In this case the pavilion facets are cut at 35°. The light ray forms a 55° angle with the pavilion facet, so the angle it forms with the normal to the facet is (90 – 55)° = 35°. 35° is below the critical angle for quartz so the ray is refracted and lost through the pavilion facet. 🙁 Snell’s Law is used to solve for the angle of refraction, which is 62.04° in this case. The exit angle x formed between the ray and the external surface of the pavilion facet is equal to 27.96°
In the next example the pavilion facets are cut at 43°. A light ray traveling through it on a path that’s parallel to the axis of the stone strikes the pavilion facet at a 47° angle. The angle it forms with the normal to the facet is (90 – 47)° = 43°. 43° is above the critical angle for quartz, so the ray is reflected by the first pavilion facet it strikes. Rays reflect symmetrically regardless of the refractive index of the material, so the ray is reflected by the first pavilion facet at a 47° angle. It then travels through the stone to a pavilion facet on the opposite side.

Since the pavilion facets are cut at 43° the culet angle between them is 94° because (180 – 2(43))° = 94°. The angle of reflection formed by the ray and the first facet it strikes is 47°. Note that the pavilion faces and the lowermost segment of the light ray form a triangle. Since the sum of the interior angles of any triangle = 180°, the angle the ray makes with the second pavilion facet is (180 – 47 – 94)° = 39°.
The angle between the ray and the normal of the second facet = (90 -39)° = 51°. 51° is above the critical angle for quartz, so the ray is again reflected and returned to the crown. 🙂
In the next example the pavilion facets are cut at 50°. A light ray traveling through it on a path that’s parallel to the axis of the stone strikes the pavilion facet at a 40° angle. The angle if forms with the normal to the facet is (90 – 40)° = 50°. 50° is above the critical angle for quartz, so the ray is reflected by the first pavilion facet it strikes at a 40° angle. It then travels through the stone to a pavilion facet on the opposite side.

Since the pavilion facets are cut at 50° the culet angle between them is 80° because (180 – 2(50))° = 80° The angle of reflection formed by the ray and the first facet it strikes is 40°. Note that the pavilion faces and the lowermost segment of the light ray form a triangle. Since the sum of the interior angles of any triangle = 180°, the angle the ray makes with the internal surface second pavilion facet is (180 – 40 – 80)° = 60°.

_AVAILABLE DATA_
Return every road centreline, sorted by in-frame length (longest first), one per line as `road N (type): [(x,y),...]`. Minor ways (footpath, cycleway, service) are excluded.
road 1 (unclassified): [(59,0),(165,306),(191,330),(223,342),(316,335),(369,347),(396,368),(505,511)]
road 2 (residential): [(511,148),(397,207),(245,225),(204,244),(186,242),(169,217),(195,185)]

_YOUR TASK_
Carry on the text about light rays and pavilion facet angles in cut quartz, starting right after its last sentence.

_EXPECTED ANSWER_
The light ray forms a 60° angle with the second pavilion facet, so the angle it forms with the normal to the facet is (90 – 60)° = 30°. 30° is below the critical angle for quartz, so the ray is refracted and lost through the second pavilion facet. 🙁 Snell’s Law is used to solve for the angle of refraction, which is 50.35° in this case. The exit angle x formed between the ray and the external surface of the pavilion facet is equal to 39.65°
It is instructive to note that if the material in this example is changed to one with a critical angle below thirty degrees, then the ray will be reflected and returned to the crown rather than refracted by the second pavilion facet and lost. The formula equating n (refractive index) to critical angle is n = 1 / sin(critical angle). In this example, gem materials with n = 1 / sin(30°) = 2.00 or greater will reflect the ray from the second pavilion. Cubic Zirconia, a commonly faceted synthetic with an R.I around 2.14-2.20 would return the ray in this example to the crown rather than losing it to refraction as does quartz.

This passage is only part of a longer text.